Integrate `sourcecollector` for Efficient Source Code Consolidation

Opened this issue · 3 comments

Is your feature request related to a problem? Please describe.
The current data preparation step for gathering and consolidating multiple source code files from various repositories is time-consuming. This process often involves manually collecting files, which is not only inefficient but also increases the risk of errors, ultimately hindering the workflow and delaying the training of models for smell detection.

Describe the solution you'd like
I propose integrating sourcecollector into the Quasar project. sourcecollector is a tool designed to consolidate multiple files into a single .txt file, streamlining the process of collecting source code from various repositories. This integration would enhance the efficiency of data preparation, allowing Quasar to easily gather and process large amounts of source code for training its smell detection models.

Describe alternatives you've considered
An alternative solution would be to manually gather and consolidate the source code files or develop a custom script to perform this task. However, these methods are less efficient and more error-prone compared to using a dedicated tool like sourcecollector.

Additional context
For more details on sourcecollector, you can visit the GitHub repository: https://github.com/hitesh22rana/sourcecollector. Integrating this tool could significantly reduce the time and effort required for preparing source code data, thereby enhancing the overall functionality and performance.

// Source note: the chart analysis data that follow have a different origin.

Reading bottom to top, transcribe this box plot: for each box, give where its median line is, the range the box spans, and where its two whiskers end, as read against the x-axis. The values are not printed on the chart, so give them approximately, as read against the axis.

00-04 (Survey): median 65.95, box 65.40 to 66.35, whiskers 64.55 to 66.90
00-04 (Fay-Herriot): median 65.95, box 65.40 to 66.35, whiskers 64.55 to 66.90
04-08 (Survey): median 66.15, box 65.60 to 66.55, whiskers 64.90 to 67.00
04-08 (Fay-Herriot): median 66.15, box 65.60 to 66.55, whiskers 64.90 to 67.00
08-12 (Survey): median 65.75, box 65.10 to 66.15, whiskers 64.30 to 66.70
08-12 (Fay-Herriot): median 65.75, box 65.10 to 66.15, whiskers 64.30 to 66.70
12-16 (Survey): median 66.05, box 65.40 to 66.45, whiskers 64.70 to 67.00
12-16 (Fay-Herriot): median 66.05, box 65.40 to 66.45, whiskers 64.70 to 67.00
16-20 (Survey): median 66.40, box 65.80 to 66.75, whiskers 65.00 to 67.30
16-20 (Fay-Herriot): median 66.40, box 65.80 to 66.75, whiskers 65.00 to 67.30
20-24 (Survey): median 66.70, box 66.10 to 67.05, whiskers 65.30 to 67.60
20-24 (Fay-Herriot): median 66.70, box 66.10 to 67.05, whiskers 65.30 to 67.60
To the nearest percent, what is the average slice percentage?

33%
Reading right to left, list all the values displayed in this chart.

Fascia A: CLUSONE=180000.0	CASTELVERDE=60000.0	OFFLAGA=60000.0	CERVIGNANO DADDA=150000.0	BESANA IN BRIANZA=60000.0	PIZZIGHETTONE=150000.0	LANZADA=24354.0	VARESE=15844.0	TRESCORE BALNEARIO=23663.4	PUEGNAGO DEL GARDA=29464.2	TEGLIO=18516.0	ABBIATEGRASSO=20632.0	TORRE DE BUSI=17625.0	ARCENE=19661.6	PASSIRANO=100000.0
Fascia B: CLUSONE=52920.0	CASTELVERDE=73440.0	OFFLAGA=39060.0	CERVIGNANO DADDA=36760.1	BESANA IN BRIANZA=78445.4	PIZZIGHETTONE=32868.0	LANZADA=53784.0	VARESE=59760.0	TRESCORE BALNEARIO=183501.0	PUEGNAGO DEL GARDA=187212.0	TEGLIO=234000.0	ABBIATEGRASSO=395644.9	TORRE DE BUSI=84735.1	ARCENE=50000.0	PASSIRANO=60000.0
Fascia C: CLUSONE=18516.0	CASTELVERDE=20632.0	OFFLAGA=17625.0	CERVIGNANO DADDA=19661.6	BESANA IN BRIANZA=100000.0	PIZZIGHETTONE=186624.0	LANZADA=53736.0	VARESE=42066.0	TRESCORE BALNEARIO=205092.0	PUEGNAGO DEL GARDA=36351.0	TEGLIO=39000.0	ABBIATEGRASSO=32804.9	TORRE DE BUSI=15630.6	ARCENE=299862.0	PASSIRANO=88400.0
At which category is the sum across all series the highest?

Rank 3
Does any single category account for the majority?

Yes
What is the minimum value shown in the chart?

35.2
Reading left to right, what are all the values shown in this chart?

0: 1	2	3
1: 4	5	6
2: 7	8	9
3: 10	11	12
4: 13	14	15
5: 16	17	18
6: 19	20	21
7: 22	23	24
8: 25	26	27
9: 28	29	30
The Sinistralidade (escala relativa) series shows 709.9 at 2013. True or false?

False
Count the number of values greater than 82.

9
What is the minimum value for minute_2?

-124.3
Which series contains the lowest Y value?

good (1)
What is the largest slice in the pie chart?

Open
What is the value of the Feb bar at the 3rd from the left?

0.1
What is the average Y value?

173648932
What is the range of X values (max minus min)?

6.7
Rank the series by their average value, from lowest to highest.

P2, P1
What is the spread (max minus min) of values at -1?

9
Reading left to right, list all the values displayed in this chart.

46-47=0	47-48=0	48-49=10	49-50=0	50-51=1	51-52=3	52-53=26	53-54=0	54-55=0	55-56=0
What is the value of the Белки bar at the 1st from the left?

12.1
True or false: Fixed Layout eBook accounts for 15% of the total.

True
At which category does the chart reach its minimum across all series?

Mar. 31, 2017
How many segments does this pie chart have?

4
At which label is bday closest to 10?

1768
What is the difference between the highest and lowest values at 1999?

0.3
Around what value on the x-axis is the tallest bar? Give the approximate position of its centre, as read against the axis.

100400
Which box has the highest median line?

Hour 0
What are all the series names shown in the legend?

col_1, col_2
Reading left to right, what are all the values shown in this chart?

Where do you think sourcecollector would fit into the workflow?

sourcecollector could fit into the workflow by running as a cronjob to compile the source code from various repositories. This compiled data can then be extracted and used to train the smell detection models. This automation would streamline the data preparation process and help to train the model with the most up-to-date data.

Actually, data training path is still manual and also contains manual labelling of data. Currently, it requires following changes and implementation:

  • Automation of model training
  • Changing of current supervised to unsupervised model

How do you suggest separation of this process from package where we can just replace current model with next iterations?